Power supply trip after adding two LED’s

ToddTheRuse

Honorable
Oct 13, 2013
19
0
10,520
Last night I had a weird issue, and I think it is the PSU. Before yesterday the system was in the below configuration was functioning without issue for over 6 months. I added two 12” LED strips and replaced a stock fan with a cougar fan. The system turned on for about a second and shut off, and kept going through this cycle. The LED indicators on the motherboard showed that the last test was the memory test. I removed the LED’s and both sticks from the second RAM channel and it worked, put them back and same failure. I then removed the 2nd channel RAM, and put it in channel 1 slots leaving 2nd channel vacant (to see if RAM was bad). It worked. Now I’m thinking it’s the memory slot, so I put the memory originally in channel 1 into the vacant channel 2 slot, and it worked. So I plugged in the LED’s, and same failure (on for a second, reboots after pause).
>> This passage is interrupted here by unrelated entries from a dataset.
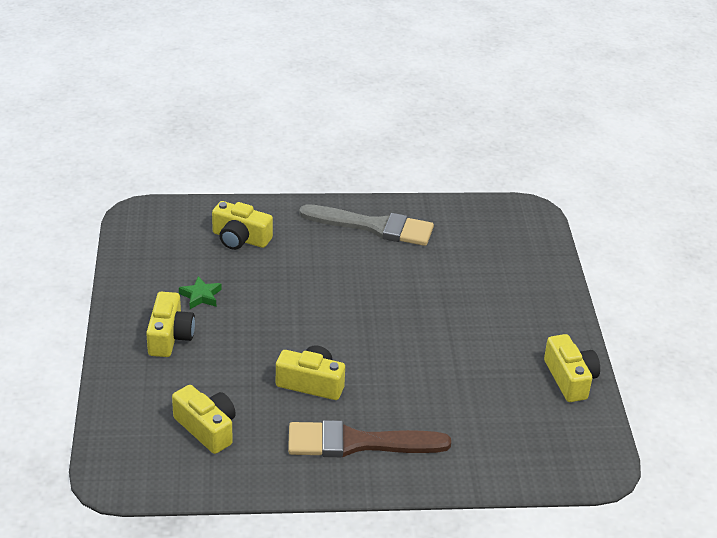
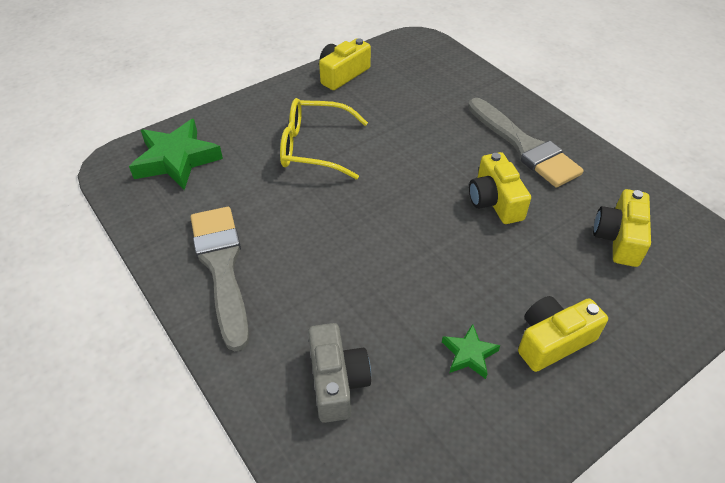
camera: 120 degrees left, 10 degrees up
(240, 238) = (337, 381): yellow camera -> grey camera
(357, 443) = (524, 146): brown brush -> grey brush
(466, 315) = (315, 147): none -> yellow glasses
(511, 240) = (176, 159): none -> green star

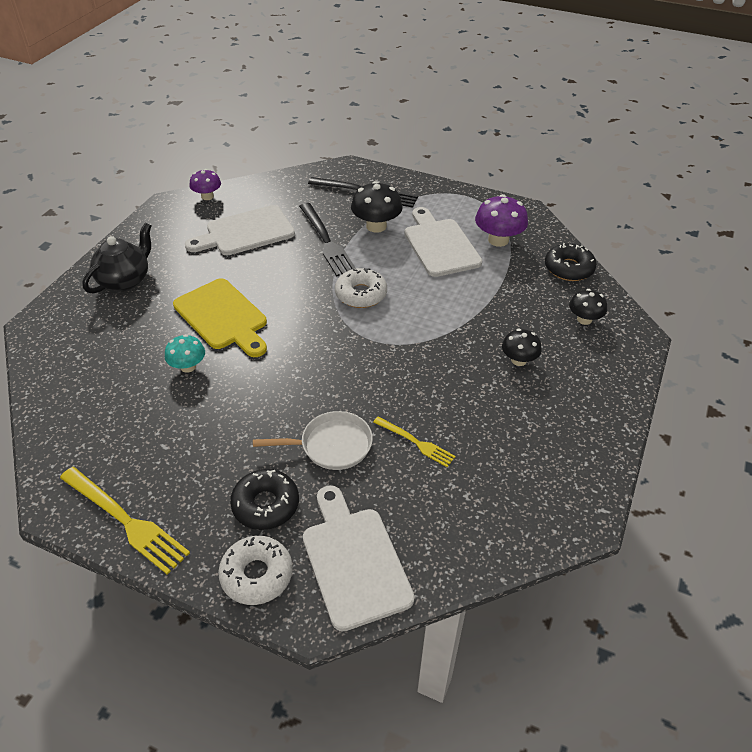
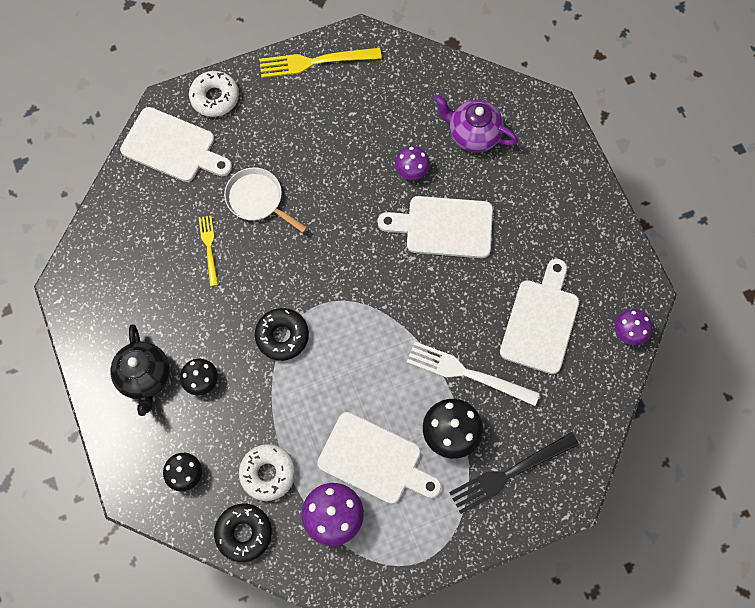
camera: 135 degrees right, 25 degrees up
(110, 353) = (473, 134): none -> purple teapot
(125, 281) = (553, 192): black teapot -> black teapot (145, 377)
(188, 366) = (411, 170): turquoise mushroom -> purple mushroom
(223, 317) = (444, 227): yellow cutting board -> white cutting board
(265, 505) = (253, 133): black donut -> black donut (282, 336)
(326, 242) = (467, 373): black fork -> white fork
(331, 445) = (257, 199): white pan -> white pan turned 90 degrees clockwise
(361, 294) = (375, 340): white donut -> white donut (268, 473)
(416, 442) = (209, 247): yellow fork -> yellow fork turned 90 degrees clockwise

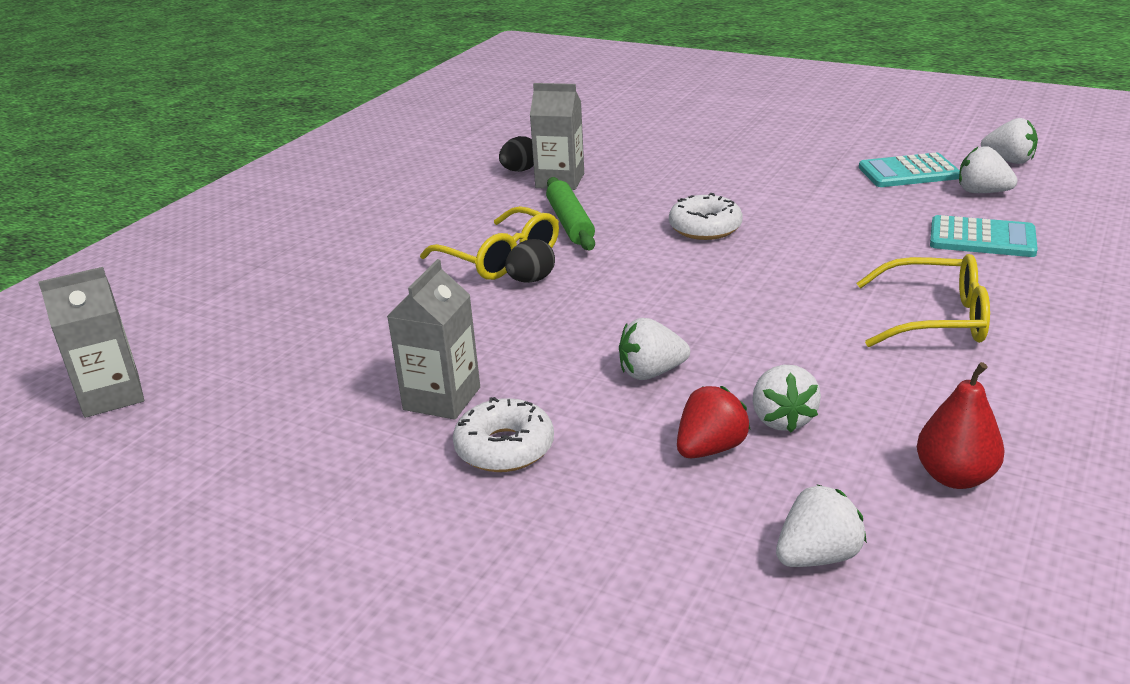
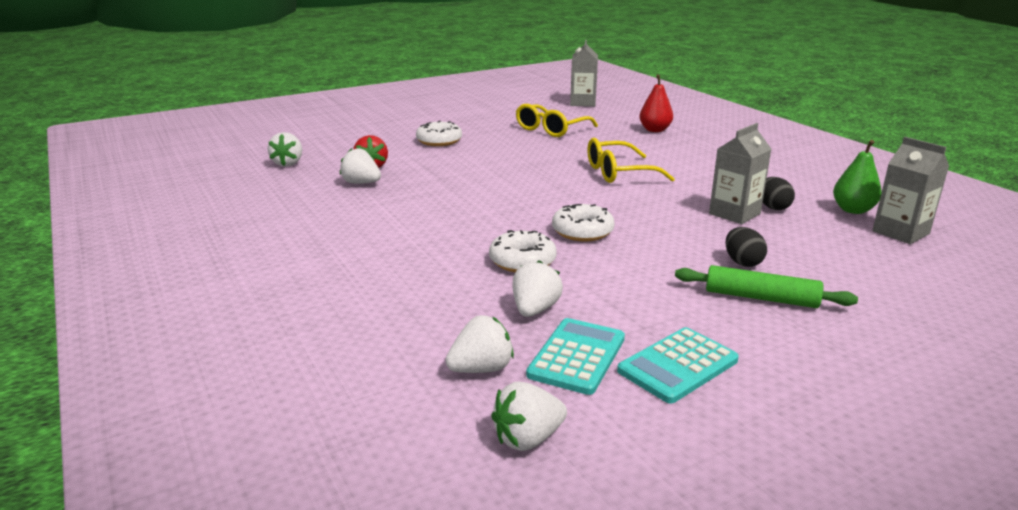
camera: 120 degrees right, 5 degrees down
(442, 398) = (492, 139): grey carton -> grey carton (900, 232)
(486, 144) = (853, 210): none -> green pear
(531, 280) = (578, 173): black egg -> black egg (742, 262)
(570, 223) = (647, 198): green rolling pin -> green rolling pin (761, 298)
(651, 373) = (442, 172): white strawberry -> white strawberry (535, 310)
(812, 232) = (522, 261): none -> white donut
(936, 318) = (358, 247): yellow glasses -> yellow glasses (551, 129)
(954, 477) = (265, 197): red pear -> red pear (655, 130)
(982, 238) = (410, 316): turquoise calculator -> turquoise calculator (677, 365)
When I plugged in the LED’s they are off the same molex connector, so I moved on of the LED’s to another molex connector (off the same wire though) The system boots fine with everything connected. I dried a video game for a couple of minutes to make sure it worked fine under load and all was ok. I am not sure what caused this problem or if I should be concerned. I apologize if this is worded confusing.

Corsair C70 Military Green (Green) ATX Mid Tower
Asus Z87-A ATX LGA1150
Intel Core i5-4670K 3.4GHz Quad-Core with stock cooler (I have a 212 evo on the way)
2x Stock corsair 120mm fan
1x Cougar vortex 120mm fan
4x G.Skill Sniper Series 4GB DDR3-1866
Samsung 840 EVO 120GB 2.5" SSD
Western Digital 1TB Blue 3.5” HDD
Sapphire Radeon HD 7950 3GB 384-bit
Cooler Master 500W ATX12V 80+ Bronze Active PFC
TP-Link TL-WN781ND 802.11b/g/n PCI
Microsoft Windows 7 Professional (64-bit)
 
Despite its 80+ certification, as is typical of the brand, your PSU is probably not good for what is on its label at realistic temperatures (80+ tests at 23C), and/or may not provide "clean" outputs under load. I would suggest replacing it with a quality, Seasonic- or Superflower-built unit.
 


Thank you for your reply, what about a corsair PSU like this one?
http://www.newegg.com/Product/Product.aspx?Item=N82E16817139048
 
Solution
The Corsair "CX" line is made by CWT, not Seasonic, using some inferior Samxon capacitors that do not like heat and are known for early failure. All XFX PSUs are made by Seasonic, and they're often discounted. The Rosewill Capstone is made by Superflower, and that's another good one that is often inexpensive.